[Data excerpts]
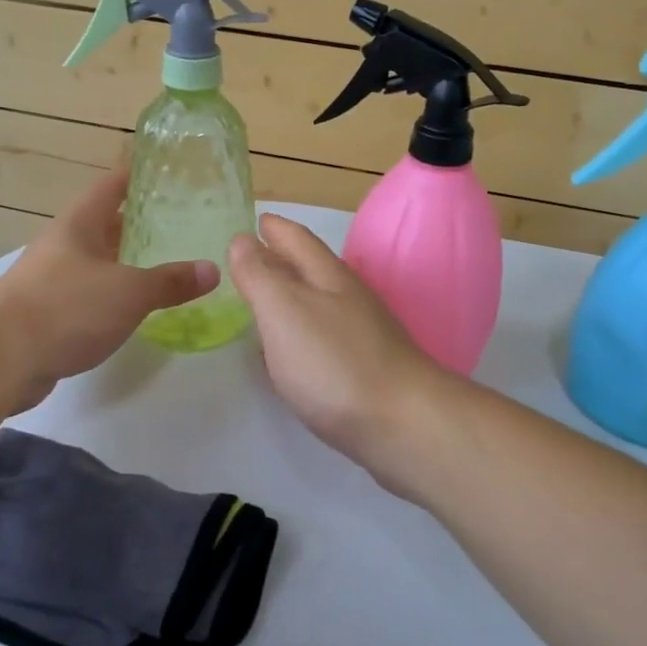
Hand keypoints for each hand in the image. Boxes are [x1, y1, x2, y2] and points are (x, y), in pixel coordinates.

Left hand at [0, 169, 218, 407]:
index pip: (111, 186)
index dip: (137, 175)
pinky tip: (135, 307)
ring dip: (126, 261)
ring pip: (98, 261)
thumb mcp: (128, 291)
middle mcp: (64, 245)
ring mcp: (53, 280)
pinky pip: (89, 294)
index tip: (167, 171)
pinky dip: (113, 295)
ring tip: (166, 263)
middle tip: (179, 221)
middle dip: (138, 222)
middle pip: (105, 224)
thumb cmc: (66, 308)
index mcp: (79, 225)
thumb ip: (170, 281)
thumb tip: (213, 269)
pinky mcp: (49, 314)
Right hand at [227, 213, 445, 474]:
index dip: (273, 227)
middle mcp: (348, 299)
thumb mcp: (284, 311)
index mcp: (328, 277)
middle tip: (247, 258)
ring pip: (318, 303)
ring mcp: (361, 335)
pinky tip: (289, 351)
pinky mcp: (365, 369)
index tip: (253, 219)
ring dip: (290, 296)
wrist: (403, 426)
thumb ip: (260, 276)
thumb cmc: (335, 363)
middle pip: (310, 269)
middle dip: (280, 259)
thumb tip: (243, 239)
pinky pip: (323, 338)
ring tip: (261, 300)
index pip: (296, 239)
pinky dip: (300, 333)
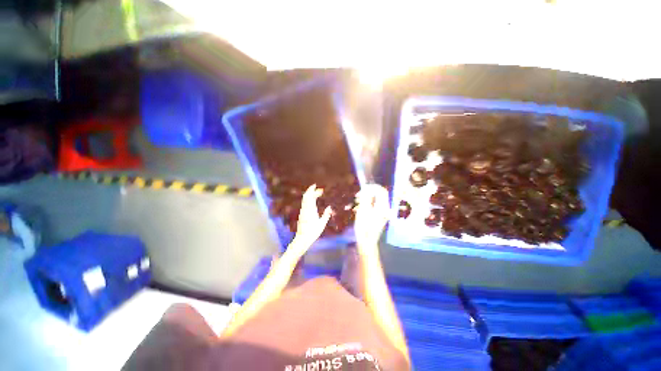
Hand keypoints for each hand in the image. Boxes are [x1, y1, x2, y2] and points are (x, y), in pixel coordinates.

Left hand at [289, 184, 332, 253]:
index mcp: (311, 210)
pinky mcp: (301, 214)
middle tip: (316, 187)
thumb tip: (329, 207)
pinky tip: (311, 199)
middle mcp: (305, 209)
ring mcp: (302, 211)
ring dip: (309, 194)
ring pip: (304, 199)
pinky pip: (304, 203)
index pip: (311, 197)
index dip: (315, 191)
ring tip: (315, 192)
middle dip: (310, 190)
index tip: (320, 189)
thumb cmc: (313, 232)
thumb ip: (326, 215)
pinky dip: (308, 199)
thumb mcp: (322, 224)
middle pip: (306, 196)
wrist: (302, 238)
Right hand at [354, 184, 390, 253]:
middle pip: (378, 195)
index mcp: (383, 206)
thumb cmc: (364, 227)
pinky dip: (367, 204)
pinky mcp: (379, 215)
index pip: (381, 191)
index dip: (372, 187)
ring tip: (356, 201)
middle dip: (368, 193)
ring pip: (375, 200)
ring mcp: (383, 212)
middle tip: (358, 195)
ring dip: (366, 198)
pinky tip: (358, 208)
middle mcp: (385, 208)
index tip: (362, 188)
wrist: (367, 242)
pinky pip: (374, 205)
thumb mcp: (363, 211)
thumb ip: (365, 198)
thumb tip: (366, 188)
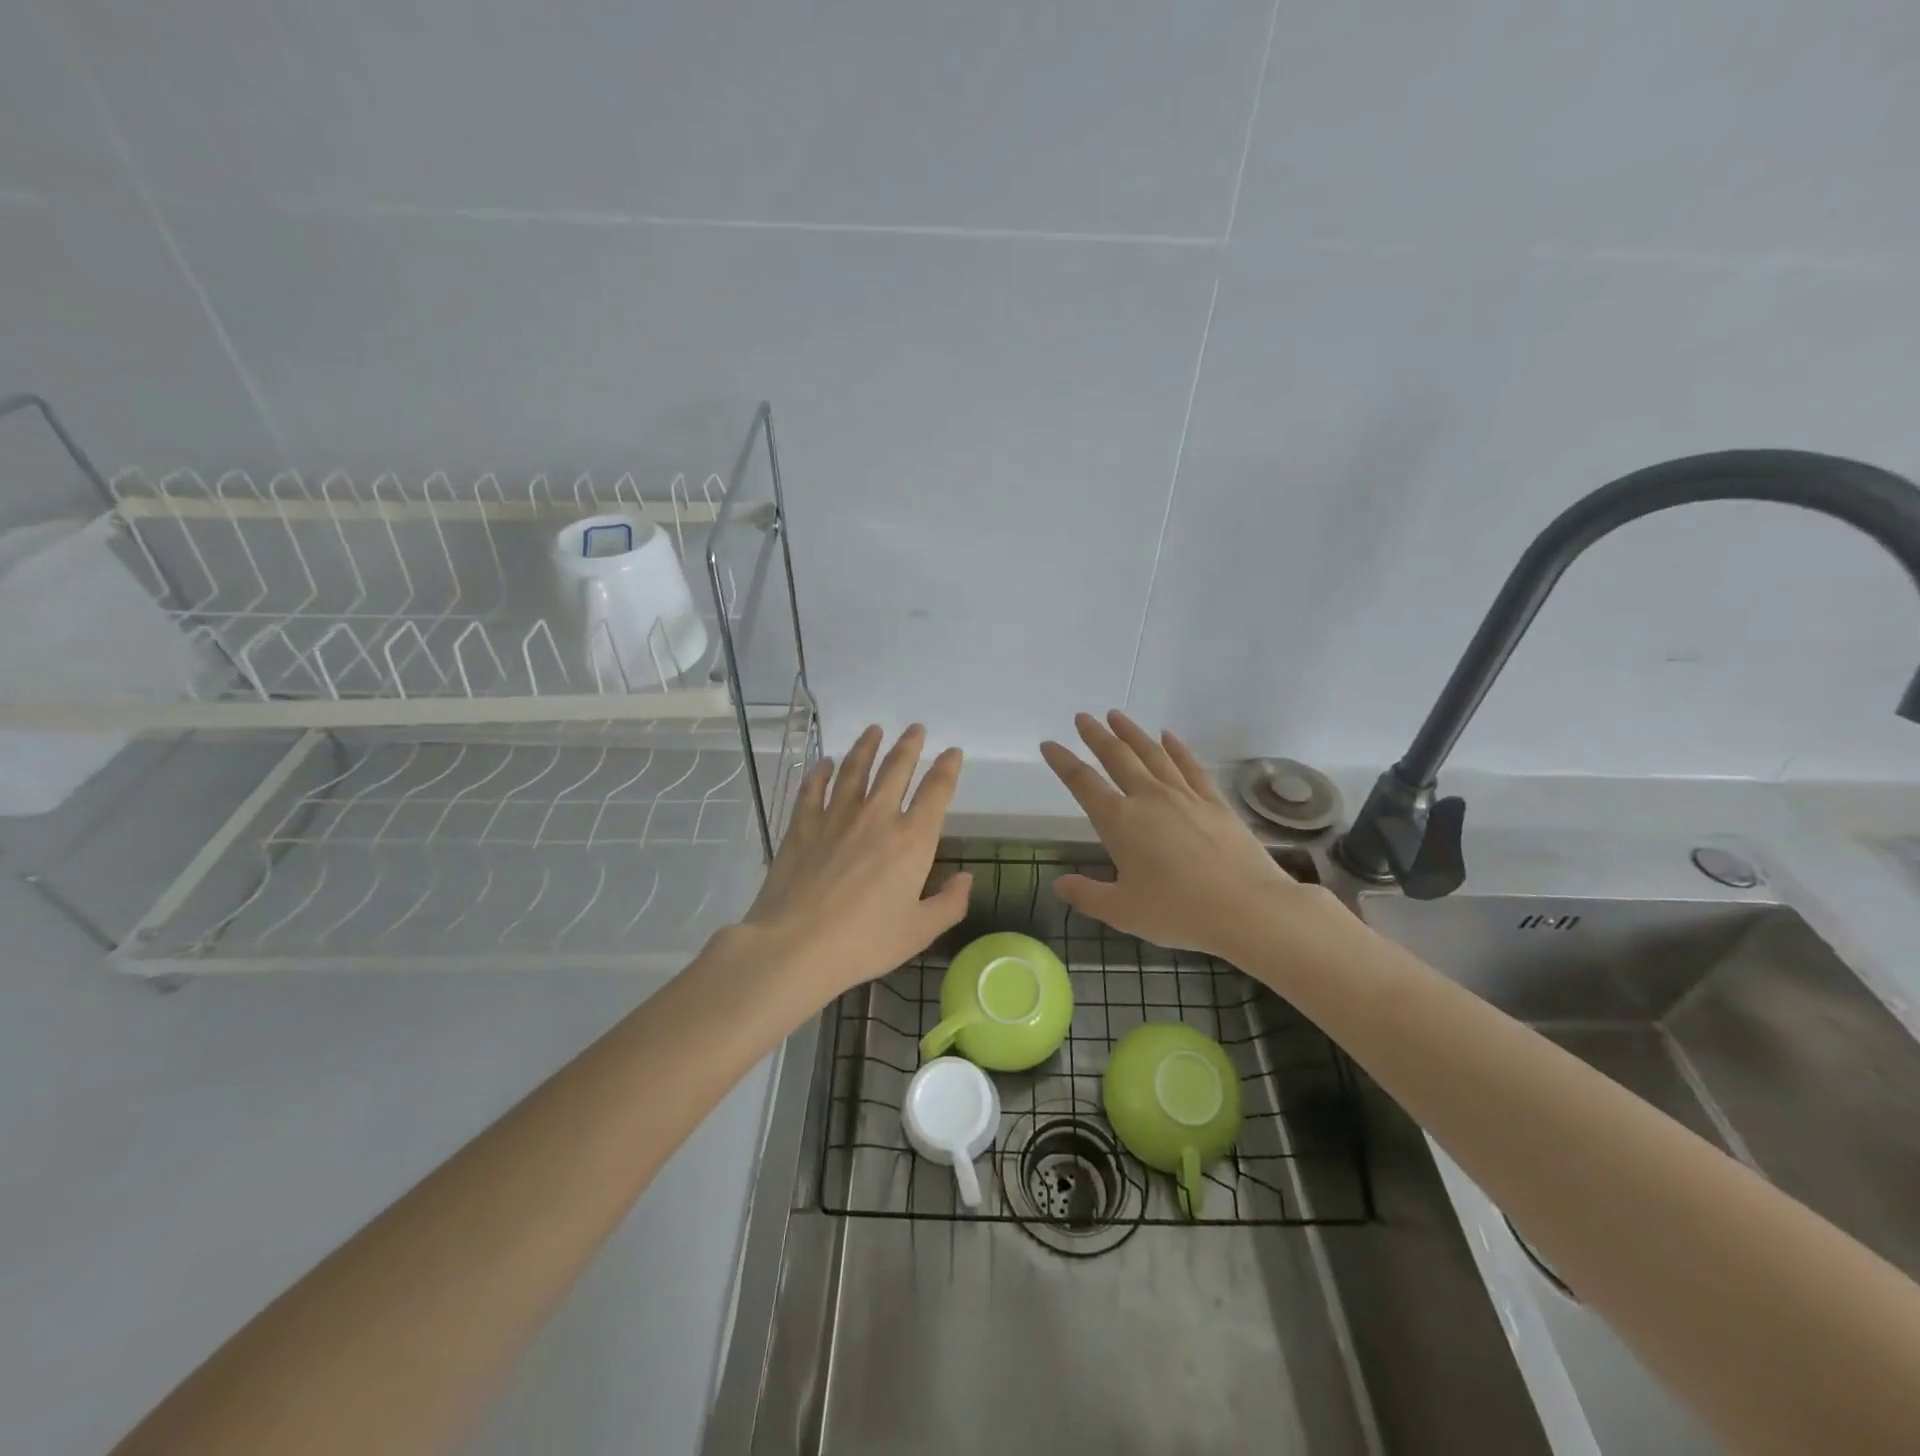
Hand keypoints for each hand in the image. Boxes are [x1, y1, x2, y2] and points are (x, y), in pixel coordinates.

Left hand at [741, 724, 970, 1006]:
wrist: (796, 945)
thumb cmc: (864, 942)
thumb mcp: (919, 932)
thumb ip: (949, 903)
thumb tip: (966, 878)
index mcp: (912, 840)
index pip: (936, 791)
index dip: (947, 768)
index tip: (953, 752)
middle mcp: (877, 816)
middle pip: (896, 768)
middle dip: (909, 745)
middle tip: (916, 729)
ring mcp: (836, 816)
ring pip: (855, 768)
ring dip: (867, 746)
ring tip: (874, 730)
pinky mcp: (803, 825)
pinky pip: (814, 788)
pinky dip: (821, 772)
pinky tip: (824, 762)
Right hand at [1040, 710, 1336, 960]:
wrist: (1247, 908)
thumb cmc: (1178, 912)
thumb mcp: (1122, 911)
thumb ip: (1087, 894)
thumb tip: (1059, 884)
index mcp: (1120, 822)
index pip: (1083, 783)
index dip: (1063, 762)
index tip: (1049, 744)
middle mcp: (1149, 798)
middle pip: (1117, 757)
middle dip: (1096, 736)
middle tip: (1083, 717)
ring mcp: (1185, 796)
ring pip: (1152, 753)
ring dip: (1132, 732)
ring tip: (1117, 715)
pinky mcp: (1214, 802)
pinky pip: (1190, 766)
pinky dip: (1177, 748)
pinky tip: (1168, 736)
---
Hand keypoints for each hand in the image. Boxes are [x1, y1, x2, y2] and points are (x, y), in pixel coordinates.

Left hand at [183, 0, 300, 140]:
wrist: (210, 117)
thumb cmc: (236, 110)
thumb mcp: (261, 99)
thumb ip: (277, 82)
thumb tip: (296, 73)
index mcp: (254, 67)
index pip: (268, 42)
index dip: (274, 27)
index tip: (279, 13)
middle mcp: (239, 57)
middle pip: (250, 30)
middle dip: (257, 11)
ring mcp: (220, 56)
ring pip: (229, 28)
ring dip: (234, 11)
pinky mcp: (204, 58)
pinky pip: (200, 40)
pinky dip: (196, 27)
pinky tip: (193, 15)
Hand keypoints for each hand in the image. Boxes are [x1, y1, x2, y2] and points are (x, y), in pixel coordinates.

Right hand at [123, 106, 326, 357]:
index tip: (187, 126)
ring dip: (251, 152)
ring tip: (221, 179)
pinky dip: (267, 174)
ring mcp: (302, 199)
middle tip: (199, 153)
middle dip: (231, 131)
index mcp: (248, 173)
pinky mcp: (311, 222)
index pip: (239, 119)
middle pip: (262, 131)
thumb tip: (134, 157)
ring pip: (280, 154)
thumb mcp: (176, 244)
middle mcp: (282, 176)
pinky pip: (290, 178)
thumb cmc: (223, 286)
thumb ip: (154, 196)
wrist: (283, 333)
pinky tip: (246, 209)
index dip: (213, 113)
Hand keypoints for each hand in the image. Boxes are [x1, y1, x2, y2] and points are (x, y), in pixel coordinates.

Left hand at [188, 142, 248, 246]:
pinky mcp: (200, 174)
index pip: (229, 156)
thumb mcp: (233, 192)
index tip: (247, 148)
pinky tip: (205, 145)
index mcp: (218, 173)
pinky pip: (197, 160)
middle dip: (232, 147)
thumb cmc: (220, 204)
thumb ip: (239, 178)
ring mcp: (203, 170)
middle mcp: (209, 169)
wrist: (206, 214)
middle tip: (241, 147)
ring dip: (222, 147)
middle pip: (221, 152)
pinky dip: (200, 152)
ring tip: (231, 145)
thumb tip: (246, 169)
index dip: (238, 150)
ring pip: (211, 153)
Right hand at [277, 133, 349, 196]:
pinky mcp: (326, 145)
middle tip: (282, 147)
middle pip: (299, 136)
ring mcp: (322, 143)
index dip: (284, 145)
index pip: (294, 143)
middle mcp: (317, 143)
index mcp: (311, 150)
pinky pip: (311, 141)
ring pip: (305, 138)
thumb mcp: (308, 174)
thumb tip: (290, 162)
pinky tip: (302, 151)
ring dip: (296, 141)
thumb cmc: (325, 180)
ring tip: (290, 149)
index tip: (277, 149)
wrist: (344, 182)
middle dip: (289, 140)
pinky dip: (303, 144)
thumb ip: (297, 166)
---
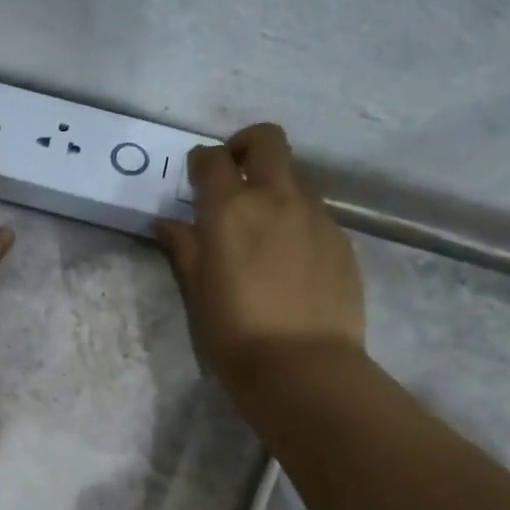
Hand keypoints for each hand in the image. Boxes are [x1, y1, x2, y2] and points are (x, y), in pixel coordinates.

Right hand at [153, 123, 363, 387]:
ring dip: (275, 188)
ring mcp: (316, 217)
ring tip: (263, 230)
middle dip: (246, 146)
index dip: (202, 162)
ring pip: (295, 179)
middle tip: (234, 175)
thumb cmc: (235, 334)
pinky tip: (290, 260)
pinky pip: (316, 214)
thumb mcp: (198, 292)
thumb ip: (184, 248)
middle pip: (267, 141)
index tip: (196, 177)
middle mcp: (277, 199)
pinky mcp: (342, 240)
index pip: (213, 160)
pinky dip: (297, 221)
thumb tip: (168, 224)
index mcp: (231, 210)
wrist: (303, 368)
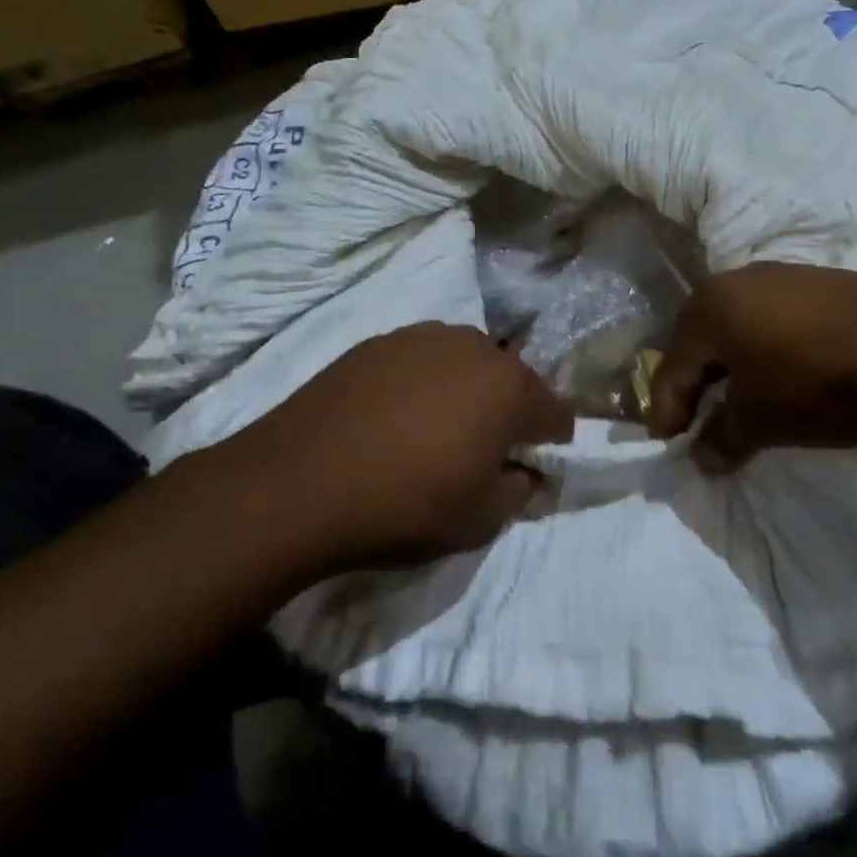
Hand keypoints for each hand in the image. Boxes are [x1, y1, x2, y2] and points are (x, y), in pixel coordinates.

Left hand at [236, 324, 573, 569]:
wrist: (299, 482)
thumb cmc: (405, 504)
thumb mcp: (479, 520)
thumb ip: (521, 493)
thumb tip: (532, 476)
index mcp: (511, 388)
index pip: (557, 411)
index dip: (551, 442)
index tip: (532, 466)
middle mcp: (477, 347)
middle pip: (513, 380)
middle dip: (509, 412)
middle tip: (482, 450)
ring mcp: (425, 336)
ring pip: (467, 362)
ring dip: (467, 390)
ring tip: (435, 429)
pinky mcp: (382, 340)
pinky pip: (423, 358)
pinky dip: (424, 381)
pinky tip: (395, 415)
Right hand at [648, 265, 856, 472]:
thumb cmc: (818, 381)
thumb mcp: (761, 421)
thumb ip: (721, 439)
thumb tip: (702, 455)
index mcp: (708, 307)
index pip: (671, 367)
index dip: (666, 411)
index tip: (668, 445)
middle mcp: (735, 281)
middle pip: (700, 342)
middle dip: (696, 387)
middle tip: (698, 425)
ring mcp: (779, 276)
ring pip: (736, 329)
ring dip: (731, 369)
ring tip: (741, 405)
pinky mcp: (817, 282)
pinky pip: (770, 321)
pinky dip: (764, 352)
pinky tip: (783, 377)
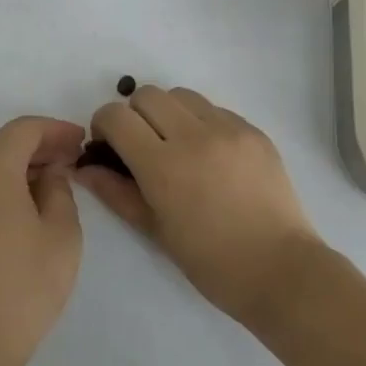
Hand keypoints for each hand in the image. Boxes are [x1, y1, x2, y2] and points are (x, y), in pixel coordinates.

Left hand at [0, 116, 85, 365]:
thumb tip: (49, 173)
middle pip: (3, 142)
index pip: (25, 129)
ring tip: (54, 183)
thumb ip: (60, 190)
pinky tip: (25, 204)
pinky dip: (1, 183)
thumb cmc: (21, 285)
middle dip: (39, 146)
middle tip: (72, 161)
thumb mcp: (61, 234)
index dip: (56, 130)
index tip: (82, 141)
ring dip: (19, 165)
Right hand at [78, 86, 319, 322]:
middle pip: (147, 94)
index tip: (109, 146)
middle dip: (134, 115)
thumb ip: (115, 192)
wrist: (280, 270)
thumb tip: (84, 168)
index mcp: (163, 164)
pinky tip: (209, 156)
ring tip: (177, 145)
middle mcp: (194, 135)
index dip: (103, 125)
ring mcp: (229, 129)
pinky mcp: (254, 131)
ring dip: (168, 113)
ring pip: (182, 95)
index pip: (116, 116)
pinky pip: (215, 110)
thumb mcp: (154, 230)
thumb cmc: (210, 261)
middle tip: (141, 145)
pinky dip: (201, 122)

-- Your instructions --
Repeat the entries above verbatim, but only from the line that has "index dip: (551, 442)" down to the line that has "ring tip: (741, 405)", inclusive.

-- Task result --
index dip: (551, 442)
index tip: (532, 466)
middle mcp: (477, 347)
middle pip: (513, 380)
middle dip: (509, 412)
middle tip: (482, 450)
ring mcp: (425, 336)
ring pip: (467, 362)
ring dip: (467, 390)
ring tip: (435, 429)
pinky mcp: (382, 340)
pinky pip: (423, 358)
pinky dip: (424, 381)
pinky tip: (395, 415)
Right hand at [648, 265, 856, 472]:
thumb cmc: (818, 381)
thumb mcp: (761, 421)
thumb ip: (721, 439)
thumb tip: (702, 455)
index mcp: (708, 307)
index pip: (671, 367)
index dip: (666, 411)
index tip: (668, 445)
middle mcp: (735, 281)
middle pip: (700, 342)
middle dip: (696, 387)
middle tip: (698, 425)
ring mcp: (779, 276)
ring pip: (736, 329)
ring dip: (731, 369)
ring tip: (741, 405)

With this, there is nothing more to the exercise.